#### The data:
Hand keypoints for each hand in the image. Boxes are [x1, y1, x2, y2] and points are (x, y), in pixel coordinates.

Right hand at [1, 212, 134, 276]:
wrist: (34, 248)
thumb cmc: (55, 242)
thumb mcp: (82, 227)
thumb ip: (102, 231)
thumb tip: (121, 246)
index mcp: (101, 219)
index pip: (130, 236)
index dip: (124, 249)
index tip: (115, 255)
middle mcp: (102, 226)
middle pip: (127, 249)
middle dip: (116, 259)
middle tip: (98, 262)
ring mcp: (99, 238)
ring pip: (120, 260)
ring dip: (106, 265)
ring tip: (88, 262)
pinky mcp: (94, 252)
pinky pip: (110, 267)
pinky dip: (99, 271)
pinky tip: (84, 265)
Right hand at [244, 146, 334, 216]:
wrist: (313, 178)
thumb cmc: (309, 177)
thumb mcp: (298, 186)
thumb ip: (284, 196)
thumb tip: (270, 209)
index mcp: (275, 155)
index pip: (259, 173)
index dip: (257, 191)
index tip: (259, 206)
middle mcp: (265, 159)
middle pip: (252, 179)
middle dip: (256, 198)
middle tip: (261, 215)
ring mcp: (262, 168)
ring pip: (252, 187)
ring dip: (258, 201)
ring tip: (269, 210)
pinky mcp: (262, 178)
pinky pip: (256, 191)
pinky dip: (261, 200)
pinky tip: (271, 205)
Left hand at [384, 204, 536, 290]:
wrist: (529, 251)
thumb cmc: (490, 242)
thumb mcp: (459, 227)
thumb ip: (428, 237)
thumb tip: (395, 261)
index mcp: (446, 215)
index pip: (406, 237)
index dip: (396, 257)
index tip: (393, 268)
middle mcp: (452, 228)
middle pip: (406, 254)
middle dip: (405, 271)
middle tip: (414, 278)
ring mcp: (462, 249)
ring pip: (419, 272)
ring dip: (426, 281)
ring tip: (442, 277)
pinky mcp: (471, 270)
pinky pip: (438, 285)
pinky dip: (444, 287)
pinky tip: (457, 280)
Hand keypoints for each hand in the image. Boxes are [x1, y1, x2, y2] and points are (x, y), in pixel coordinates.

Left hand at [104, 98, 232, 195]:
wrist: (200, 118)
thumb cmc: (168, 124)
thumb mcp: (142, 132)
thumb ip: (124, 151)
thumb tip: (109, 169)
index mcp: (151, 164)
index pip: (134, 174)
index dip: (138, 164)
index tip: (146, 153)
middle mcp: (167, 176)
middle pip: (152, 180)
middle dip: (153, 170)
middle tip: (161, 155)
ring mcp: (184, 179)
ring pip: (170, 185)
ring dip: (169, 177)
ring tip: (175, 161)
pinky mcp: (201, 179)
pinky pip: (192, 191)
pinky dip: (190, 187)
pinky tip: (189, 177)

#### Brief:
Please restate the material above, word for word and in full.

#### Result of this task:
Hand keypoints for each hand in the image. Boxes are [x1, y1, x2, y2] and points are (x, y), in pixel coordinates.

Right hand at [1, 212, 134, 276]:
wrist: (34, 248)
thumb cmc: (55, 242)
thumb mcp: (82, 227)
thumb ip: (102, 231)
thumb tip: (121, 246)
index mcp: (101, 219)
index pip: (130, 236)
index dip: (124, 249)
index tip: (115, 255)
middle mcp: (102, 226)
middle pip: (127, 249)
middle dip: (116, 259)
middle tip: (98, 262)
ring mcp: (99, 238)
ring pip: (120, 260)
ring dip: (106, 265)
ring tip: (88, 262)
pinky mcp: (94, 252)
pinky pip: (110, 267)
pinky dip: (99, 271)
pinky tip: (84, 265)
Right hand at [244, 146, 334, 216]:
wrist: (313, 178)
thumb cmc: (309, 177)
thumb mcp: (298, 186)
thumb ip: (284, 196)
thumb tip: (270, 209)
index mcp: (275, 155)
index pip: (259, 173)
index dip: (257, 191)
index tip: (259, 206)
middle mcp: (265, 159)
middle pip: (252, 179)
middle dip: (256, 198)
middle tip: (261, 215)
ring mcp: (262, 168)
ring pip: (252, 187)
ring dip: (258, 201)
ring tip: (269, 210)
pinky mcp: (262, 178)
pinky pip: (256, 191)
pinky dip: (261, 200)
pinky tip: (271, 205)
Left hand at [384, 204, 536, 290]:
wrist: (529, 251)
thumb cmc: (490, 242)
thumb mcp: (459, 227)
thumb ip: (428, 237)
thumb tip: (395, 261)
index mcp: (446, 215)
index pip: (406, 237)
index dip: (396, 257)
index tip: (393, 268)
middle mcp: (452, 228)
middle pip: (406, 254)
middle dip: (405, 271)
middle tip: (414, 278)
ring mcp: (462, 249)
ring pip: (419, 272)
ring dip: (426, 281)
ring tip: (442, 277)
pinky mcp: (471, 270)
pinky pip: (438, 285)
pinky dip: (444, 287)
pinky tip: (457, 280)
Hand keypoints for each hand in the image. Boxes are [x1, y1, x2, y2] and points are (x, y), in pixel coordinates.

Left hand at [104, 98, 232, 195]:
wrist: (200, 118)
thumb cmc: (168, 124)
thumb mcp: (142, 132)
thumb ip: (124, 151)
thumb tip: (109, 169)
index mcp: (151, 164)
index pip: (134, 174)
index dip: (138, 164)
index tip: (146, 153)
middle mcp: (167, 176)
middle pip: (152, 180)
middle dip: (153, 170)
middle tip: (161, 155)
ring mcp: (184, 179)
ring pip: (170, 185)
ring dip: (169, 177)
ring tip: (175, 161)
pinky mcp: (201, 179)
pinky pip: (192, 191)
pinky dip: (190, 187)
pinky tip: (189, 177)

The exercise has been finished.